What the exercise asks - When you copy the records, keep every word exact and leave the pictures out.

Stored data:
===============
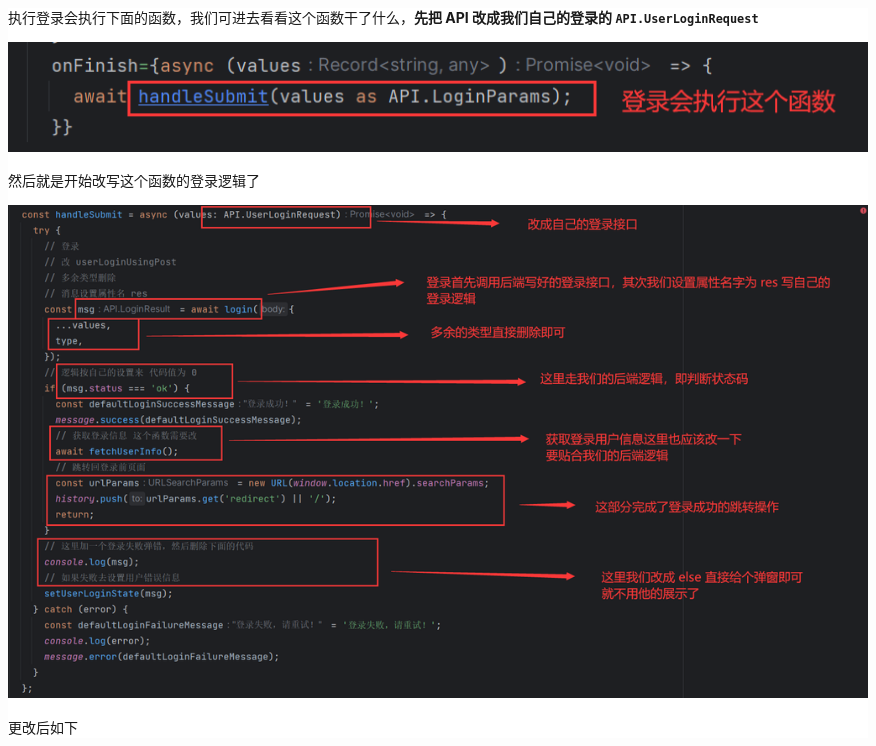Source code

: 执行登录会执行下面的函数，我们可进去看看这个函数干了什么，**先把 API 改成我们自己的登录的 `API.UserLoginRequest`**

![60.png](./智能BI项目.assets/60.png)

然后就是开始改写这个函数的登录逻辑了

![61.png](./智能BI项目.assets/61.png)

更改后如下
===============
Exercise response -
Source code

: 执行登录会执行下面的函数，我们可进去看看这个函数干了什么，**先把 API 改成我们自己的登录的 `API.UserLoginRequest`**

![60.png](./智能BI项目.assets/60.png)

然后就是开始改写这个函数的登录逻辑了

![61.png](./智能BI项目.assets/61.png)

更改后如下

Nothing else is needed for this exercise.